## Problem
Exclude images, then output the remaining data verbatim.

[Stored dataset items]

+---+

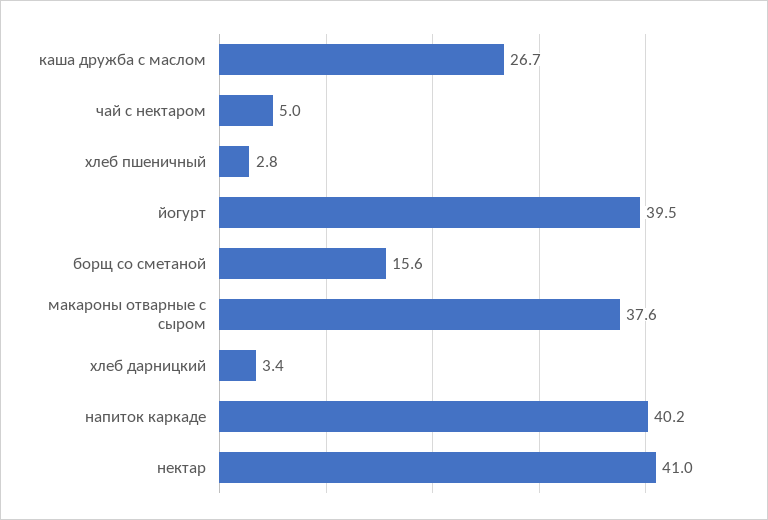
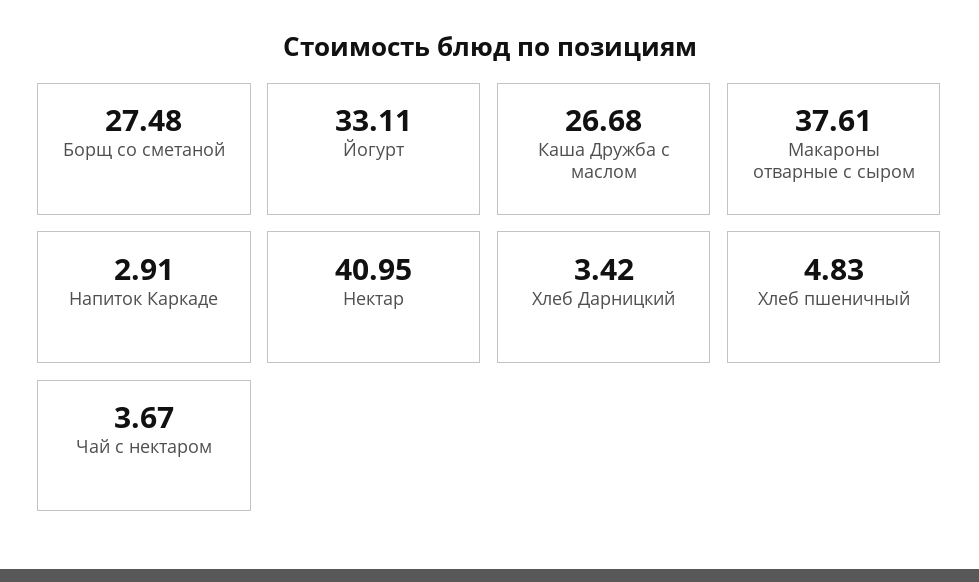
чай с нектаром: 5 -> 3.67
хлеб пшеничный: 2.8 -> 4.83
йогурт: 39.5 -> 33.11
борщ со сметаной: 15.6 -> 27.48
напиток каркаде: 40.2 -> 2.91

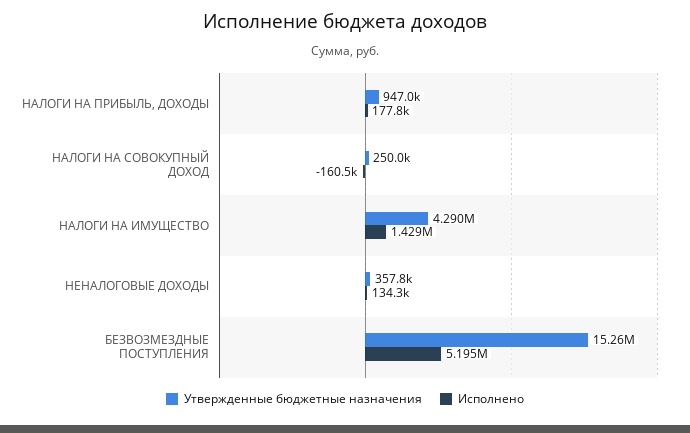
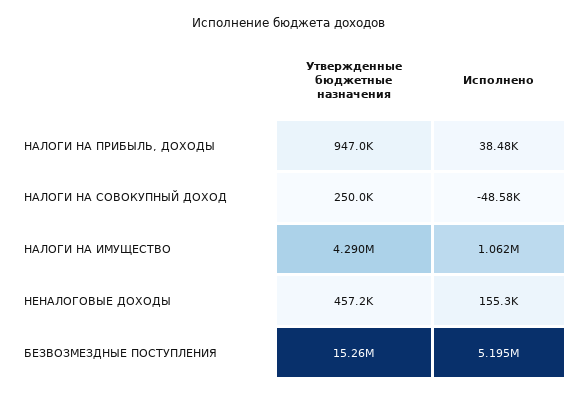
Исполнено, НАЛОГИ НА ПРИБЫЛЬ, ДОХОДЫ: 177800 -> 38480
Исполнено, НАЛОГИ НА СОВОКУПНЫЙ ДОХОД: -160500 -> -48580
Исполнено, НАЛОГИ НА ИМУЩЕСТВО: 1429000 -> 1062000
Утвержденные бюджетные назначения, НЕНАЛОГОВЫЕ ДОХОДЫ: 357800 -> 457200
Исполнено, НЕНАЛОГОВЫЕ ДОХОДЫ: 134300 -> 155300

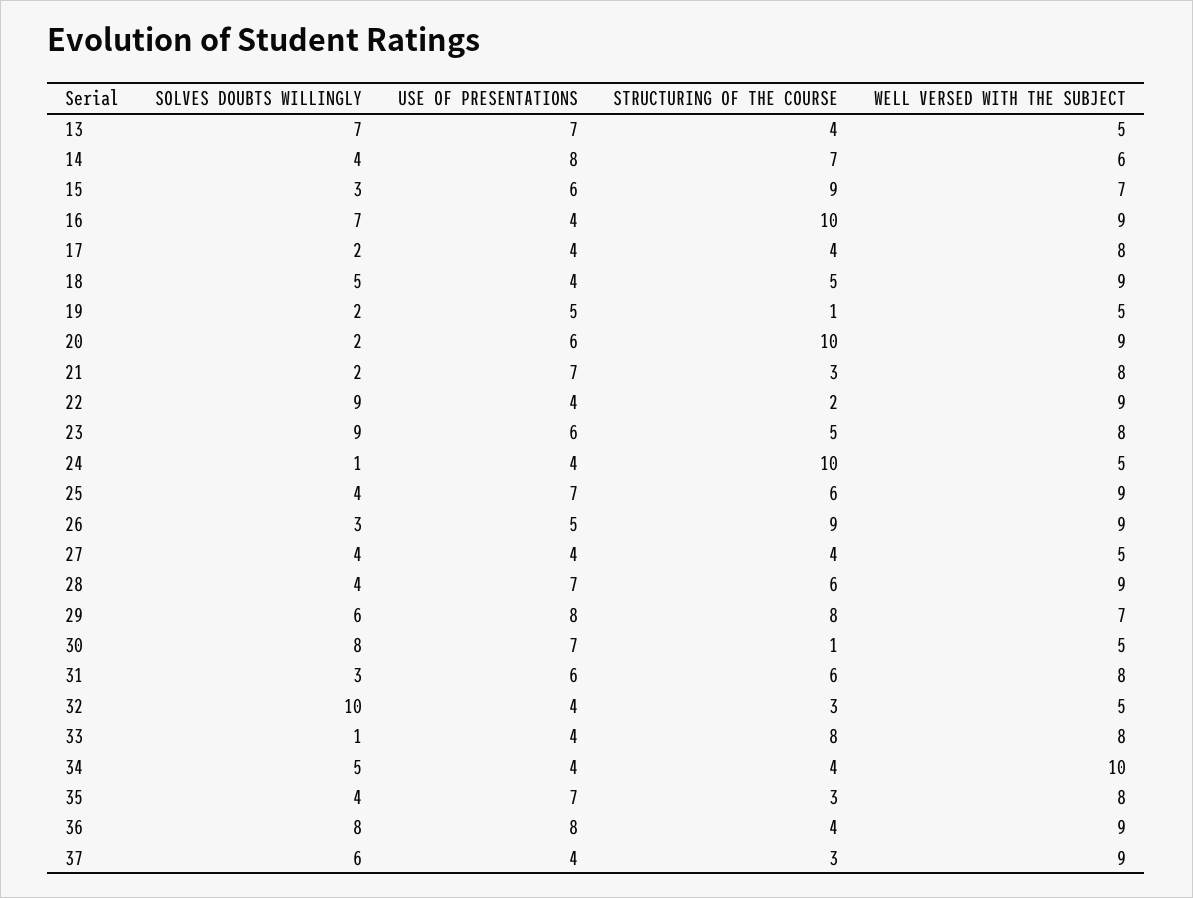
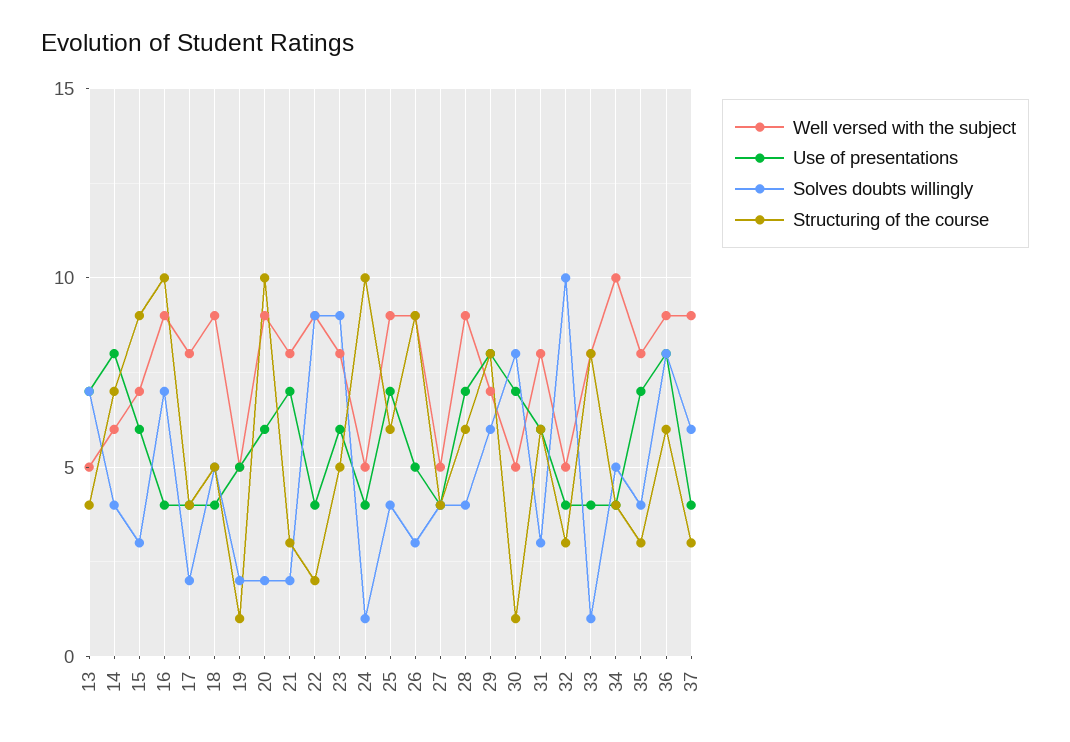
STRUCTURING OF THE COURSE, 36: 4 -> 6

+---+

## Result of this task
чай с нектаром: 5 -> 3.67
хлеб пшеничный: 2.8 -> 4.83
йогурт: 39.5 -> 33.11
борщ со сметаной: 15.6 -> 27.48
напиток каркаде: 40.2 -> 2.91

Исполнено, НАЛОГИ НА ПРИБЫЛЬ, ДОХОДЫ: 177800 -> 38480
Исполнено, НАЛОГИ НА СОВОКУПНЫЙ ДОХОД: -160500 -> -48580
Исполнено, НАЛОГИ НА ИМУЩЕСТВО: 1429000 -> 1062000
Утвержденные бюджетные назначения, НЕНАЛОГОВЫЕ ДОХОДЫ: 357800 -> 457200
Исполнено, НЕНАЛОГОВЫЕ ДОХОДЫ: 134300 -> 155300

STRUCTURING OF THE COURSE, 36: 4 -> 6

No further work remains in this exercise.